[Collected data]
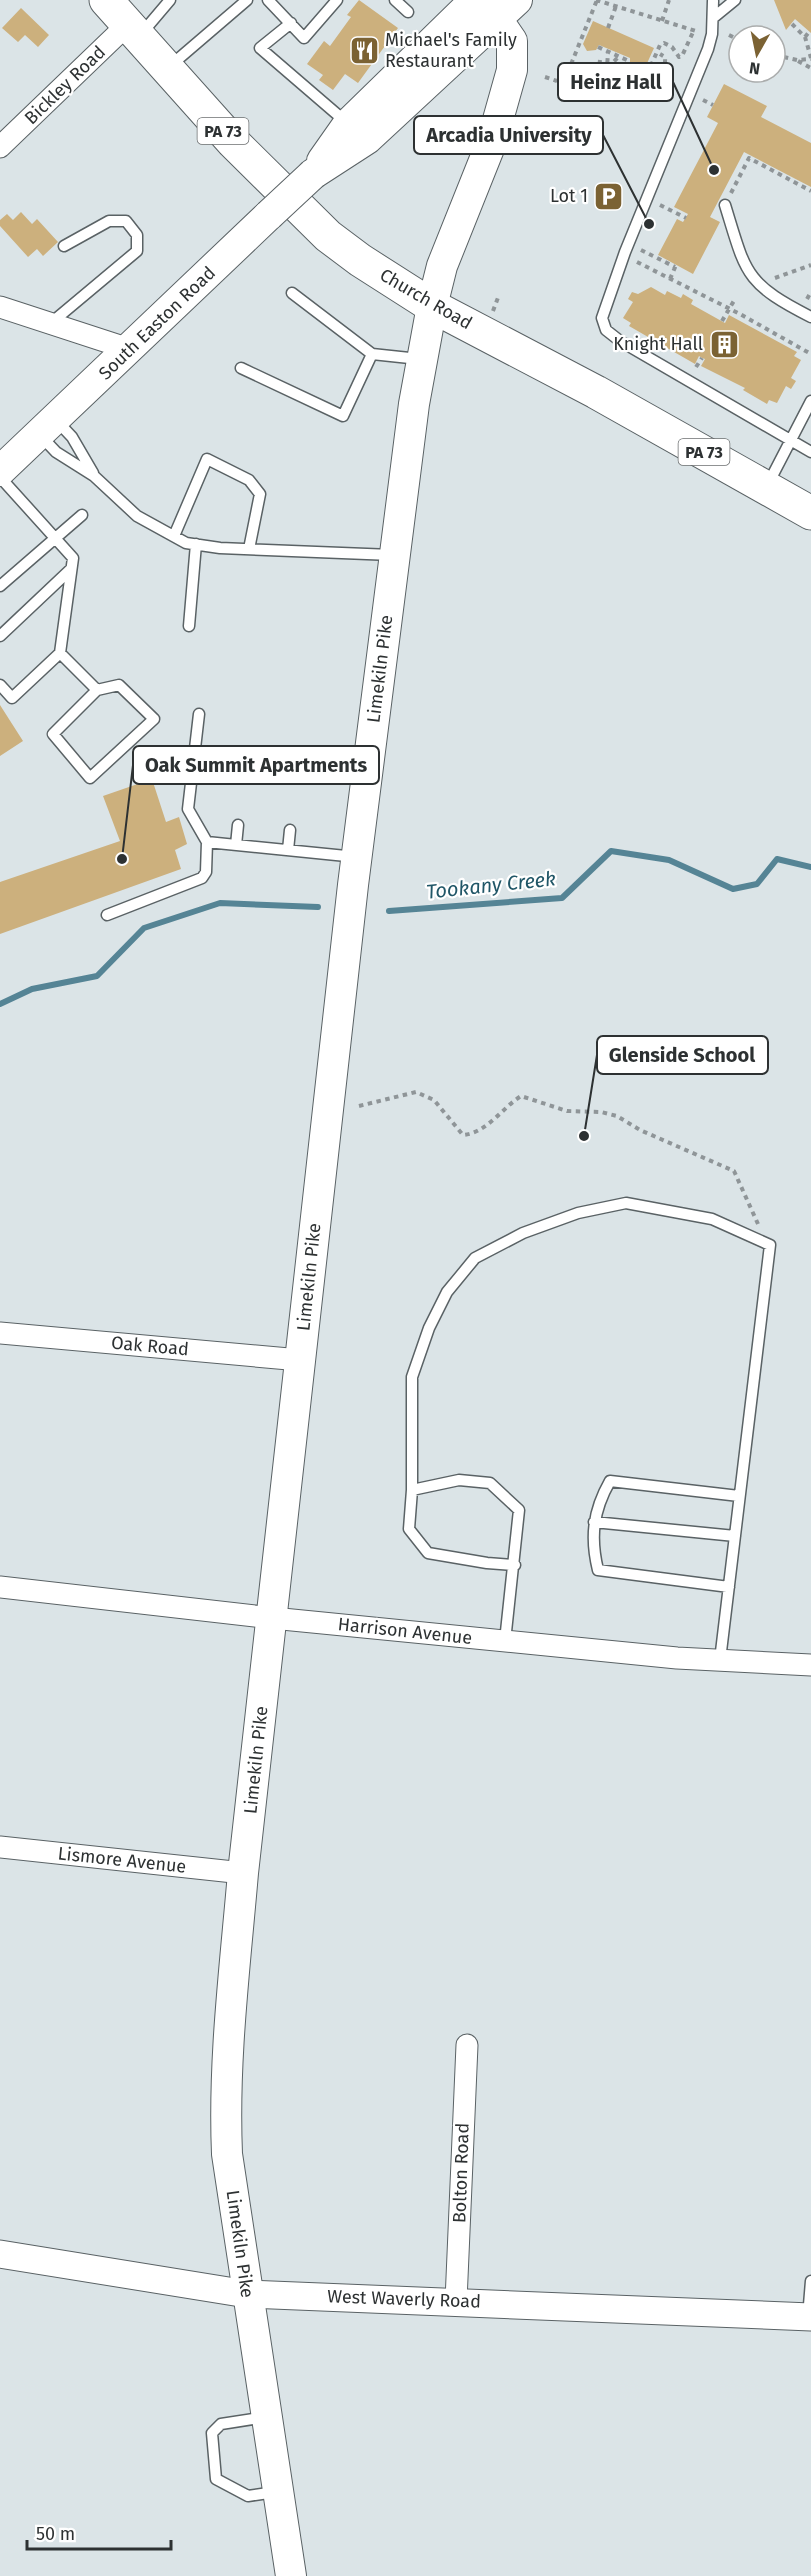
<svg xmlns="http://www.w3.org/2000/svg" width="811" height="2576" viewBox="0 0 811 2576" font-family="'Fira Sans',sans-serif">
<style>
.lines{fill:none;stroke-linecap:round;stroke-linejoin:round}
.stream{stroke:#558495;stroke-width:6}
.building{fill:#ccb07d}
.service-casing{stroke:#5a6265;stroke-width:13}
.minor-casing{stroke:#5a6265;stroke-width:23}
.tertiary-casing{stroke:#5a6265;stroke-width:29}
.secondary-casing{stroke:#5a6265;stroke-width:32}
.primary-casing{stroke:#5a6265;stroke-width:35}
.path{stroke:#8f9598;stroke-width:4;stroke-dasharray:4.5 4.5;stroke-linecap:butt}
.service{stroke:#fff;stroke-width:10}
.minor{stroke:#fff;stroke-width:21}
.tertiary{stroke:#fff;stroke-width:27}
.secondary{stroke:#fff;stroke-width:30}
.primary{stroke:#fff;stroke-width:33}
.secondary-bridge-casing{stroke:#5a6265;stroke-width:32;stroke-linecap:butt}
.secondary-bridge{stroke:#fff;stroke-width:30}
.labels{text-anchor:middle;stroke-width:4.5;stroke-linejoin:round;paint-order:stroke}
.shield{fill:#fff;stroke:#6c6f70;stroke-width:1.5}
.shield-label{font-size:16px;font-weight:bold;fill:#2d3132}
.poi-label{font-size:18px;fill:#2d3132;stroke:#fff;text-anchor:end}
.street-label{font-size:18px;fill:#2d3132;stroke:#fff}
.water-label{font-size:20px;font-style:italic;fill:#205667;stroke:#fff}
.leader{fill:none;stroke:#2d3132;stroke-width:2}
.callout-dot{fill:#2d3132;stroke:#fff;stroke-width:2}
.callout{fill:#fff;stroke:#2d3132;stroke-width:2}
.callout-label{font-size:20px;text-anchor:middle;font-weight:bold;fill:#2d3132}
</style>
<rect width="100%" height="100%" fill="#dbe4e7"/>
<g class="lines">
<path class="stream" d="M389,911L562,898L611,851L669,860L733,889L757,884L777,859L811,867
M0,1004L32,989L97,976L144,928L220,903L318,907"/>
</g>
<path class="building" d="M359,0L398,28L358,83L345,74L333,90L319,80L323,75L307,64L324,41L330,46L351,17L347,15Z
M774,0H811V33L795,19L786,30Z
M21,8L49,35L38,47L25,35L18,42L2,28Z
M593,21L654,48L644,70L634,72L630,69V58L599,45L596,50L587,51L583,44Z
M724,84L767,106L761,117L811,143V187L744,152L710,217L720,222L693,274L658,255L677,219L683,222L688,214L674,207L718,123L707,117Z
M21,212L32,224L37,219L58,242L43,256L37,249L28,257L0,226V220L7,214L13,220Z
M651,287L665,295L667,291L681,298L683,294L693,300L691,304L725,323L729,315L797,352L794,356L801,360L791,378L796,381L791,389L786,386L777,403L769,400L767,404L743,390L745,388L701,366L705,359L702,358L699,356L695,364L629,326L631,323L623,318L633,302L628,299L632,292L638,294Z
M0,705L23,741L0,756Z
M152,779L166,822L179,817L187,844L175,850L181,869L0,934V882L120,841L103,796Z"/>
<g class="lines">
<defs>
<path id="service" d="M268,0L304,38L337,0
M395,0L408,12
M713,1L712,34L708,49L625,252L602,318L606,330L620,341L811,452
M713,18L735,0
M291,23L260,48L346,122
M142,33L170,0
M170,66L247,0
M725,205C746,273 744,283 811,317
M292,293L372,354
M51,323L137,251V235L126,221H109L64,246
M241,368L343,416L372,354L419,359
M56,420L72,437L93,473
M40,435L56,452L94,476L137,516L186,543L220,548L392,555
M0,477L73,558L60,653L12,698L0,685
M767,486L811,401
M174,536L207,459L249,480L260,494L249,549
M0,586L82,515
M189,626L196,544
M0,636L71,569
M60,653L97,690L53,734L90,778L154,719L119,685L97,690
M207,842L356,857
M236,845L238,825
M288,850L290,830
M107,915L202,878L206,872L207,842L188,809L199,714
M412,1490V1377L429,1328L447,1292L475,1258L523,1233L578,1213L626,1203L712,1219L770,1245L720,1660
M594,1522L735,1536
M729,1587L598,1570C590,1537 593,1511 610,1481L739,1496
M505,1641L519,1510L490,1483L459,1480L412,1490L409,1529L428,1553L487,1563L515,1565
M808,2317L811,2281
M266,2417L221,2424L212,2433L216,2479L248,2496L275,2492"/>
<path id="minor" d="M0,147L129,23
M0,307L129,349
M0,1333L300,1360
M0,1587L272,1618L677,1658L811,1665
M0,1847L243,1873
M456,2301L467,2045"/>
<path id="tertiary" d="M0,2254L247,2294L811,2317"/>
<path id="secondary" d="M322,161L348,124L475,0
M313,174L367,139L517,0
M0,471L269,215
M291,2576L227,2154C223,2060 235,1967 243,1873L353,885L414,404L432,306L442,266L492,141L512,70V41L484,0"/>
<path id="primary" d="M106,0L233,142L328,236L360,260L432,306L596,392L811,513"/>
</defs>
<use href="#service" class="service-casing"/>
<use href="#minor" class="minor-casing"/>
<use href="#tertiary" class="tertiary-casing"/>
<use href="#secondary" class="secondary-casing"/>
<use href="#primary" class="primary-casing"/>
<path class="path" d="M596,0L699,32
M662,21L669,0
M792,24L805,37L811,58
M608,28L616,6
M729,35L739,40
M805,37L809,32
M598,47L629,61
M775,55L797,60L811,59
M600,60L599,68L605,74
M798,61L811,68
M608,68L619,56
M645,68L649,70L660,45L664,43L672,47L679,57L682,56L694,30
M604,76L634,89L651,91C660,86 666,67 665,57L660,54
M545,77L557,81L561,88
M603,80L607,68L608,52
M561,89L597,0
M703,100L713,105
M731,193L749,158L811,191
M660,205L686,218
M641,250L675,267
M637,262L740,314L811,354
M775,278L811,265
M670,279L676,265
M807,299L811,292
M493,311L499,295
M722,321L735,299
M696,367L702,358
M359,1106L416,1092L434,1100L463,1135C487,1133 502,1108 521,1096L567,1111L601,1112L617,1116L640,1130L734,1171L758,1224"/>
<use href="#service" class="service"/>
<use href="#minor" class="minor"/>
<use href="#tertiary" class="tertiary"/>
<use href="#secondary" class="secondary"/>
<use href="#primary" class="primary"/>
<defs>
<path id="secondary-bridge" d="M269,215L313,174"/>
</defs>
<use href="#secondary-bridge" class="secondary-bridge-casing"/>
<use href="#secondary-bridge" class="secondary-bridge"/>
</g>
<defs>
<symbol id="restaurant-square" viewBox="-11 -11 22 22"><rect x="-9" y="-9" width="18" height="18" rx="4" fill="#7b6233" stroke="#fff"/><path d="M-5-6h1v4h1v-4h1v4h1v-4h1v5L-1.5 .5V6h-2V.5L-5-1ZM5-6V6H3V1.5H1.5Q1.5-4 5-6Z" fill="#fff"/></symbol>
<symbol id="parking-square" viewBox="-11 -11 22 22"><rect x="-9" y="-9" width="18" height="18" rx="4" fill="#7b6233" stroke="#fff"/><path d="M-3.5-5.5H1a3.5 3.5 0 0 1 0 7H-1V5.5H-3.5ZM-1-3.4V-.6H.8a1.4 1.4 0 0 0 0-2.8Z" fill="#fff"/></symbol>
<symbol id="building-square" viewBox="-11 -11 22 22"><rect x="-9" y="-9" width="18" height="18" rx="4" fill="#7b6233" stroke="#fff"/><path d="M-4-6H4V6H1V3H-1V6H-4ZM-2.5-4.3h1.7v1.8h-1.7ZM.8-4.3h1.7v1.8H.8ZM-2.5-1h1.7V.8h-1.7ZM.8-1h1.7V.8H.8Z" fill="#fff"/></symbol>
</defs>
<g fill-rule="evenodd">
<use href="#restaurant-square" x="348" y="34" width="33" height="33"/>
<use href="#parking-square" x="592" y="180" width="33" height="33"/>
<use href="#building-square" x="708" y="328" width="33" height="33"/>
</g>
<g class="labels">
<g class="shield">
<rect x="197.5" y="118" width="51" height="26" rx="4.5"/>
<rect x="678.5" y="439" width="51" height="26" rx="4.5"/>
</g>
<g class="shield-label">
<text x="223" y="137">PA 73</text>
<text x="704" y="458">PA 73</text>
</g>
<g class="poi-label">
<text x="385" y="46" text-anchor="start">Michael's Family<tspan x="385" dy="21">Restaurant</tspan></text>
<text x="588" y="202">Lot 1</text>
<text x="703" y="350">Knight Hall</text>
</g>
<g class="street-label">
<text transform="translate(65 85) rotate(-44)" y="6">Bickley Road</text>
<text transform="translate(426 299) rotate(30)" y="6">Church Road</text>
<text transform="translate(157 323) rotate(-44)" y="6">South Easton Road</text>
<text transform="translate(380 669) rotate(-83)" y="6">Limekiln Pike</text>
<text transform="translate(309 1277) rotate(-84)" y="6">Limekiln Pike</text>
<text transform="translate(150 1346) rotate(5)" y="6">Oak Road</text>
<text transform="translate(405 1631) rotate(6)" y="6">Harrison Avenue</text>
<text transform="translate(256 1760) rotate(-84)" y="6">Limekiln Pike</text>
<text transform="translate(122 1860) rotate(6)" y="6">Lismore Avenue</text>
<text transform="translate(461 2173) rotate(-88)" y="6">Bolton Road</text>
<text transform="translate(240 2244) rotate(82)" y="6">Limekiln Pike</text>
<text transform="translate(404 2299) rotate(2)" y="6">West Waverly Road</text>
</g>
<g class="water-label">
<text transform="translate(491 885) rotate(-6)" y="7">Tookany Creek</text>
</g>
</g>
<path class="leader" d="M714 170L673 82M649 224L603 135M122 859L133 765M584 1136L597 1055"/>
<g class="callout-dot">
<circle cx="714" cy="170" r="6"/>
<circle cx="649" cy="224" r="6"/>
<circle cx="122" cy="859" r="6"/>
<circle cx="584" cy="1136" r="6"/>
</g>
<g class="callout">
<rect x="558" y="63" width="115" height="38" rx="6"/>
<rect x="414" y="116" width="189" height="38" rx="6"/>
<rect x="133" y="746" width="246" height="38" rx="6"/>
<rect x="597" y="1036" width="171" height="38" rx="6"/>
</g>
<g class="callout-label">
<text x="616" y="89">Heinz Hall</text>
<text x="509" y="142">Arcadia University</text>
<text x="256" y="772">Oak Summit Apartments</text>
<text x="682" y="1062">Glenside School</text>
</g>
<g transform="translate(757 54) rotate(189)"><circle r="28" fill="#ffffff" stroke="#abadad" stroke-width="1.5"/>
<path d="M0-4.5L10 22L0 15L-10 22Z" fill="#7b6233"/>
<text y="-9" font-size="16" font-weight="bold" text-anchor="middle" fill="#2d3132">N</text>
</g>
<path d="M27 2540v9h144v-9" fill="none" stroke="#2d3132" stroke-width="3"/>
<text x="36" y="2540" font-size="18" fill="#2d3132" stroke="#ffffff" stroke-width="4.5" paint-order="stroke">50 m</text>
</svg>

§ Work instructions:
Only one stretch of the entries above is wanted: the lines from the one containing "M0,471L269,215" through the one containing "M545,77L557,81L561,88". Please reproduce it exactly.

§ Written answer:
M0,471L269,215
M291,2576L227,2154C223,2060 235,1967 243,1873L353,885L414,404L432,306L442,266L492,141L512,70V41L484,0"/>
<path id="primary" d="M106,0L233,142L328,236L360,260L432,306L596,392L811,513"/>
</defs>
<use href="#service" class="service-casing"/>
<use href="#minor" class="minor-casing"/>
<use href="#tertiary" class="tertiary-casing"/>
<use href="#secondary" class="secondary-casing"/>
<use href="#primary" class="primary-casing"/>
<path class="path" d="M596,0L699,32
M662,21L669,0
M792,24L805,37L811,58
M608,28L616,6
M729,35L739,40
M805,37L809,32
M598,47L629,61
M775,55L797,60L811,59
M600,60L599,68L605,74
M798,61L811,68
M608,68L619,56
M645,68L649,70L660,45L664,43L672,47L679,57L682,56L694,30
M604,76L634,89L651,91C660,86 666,67 665,57L660,54
M545,77L557,81L561,88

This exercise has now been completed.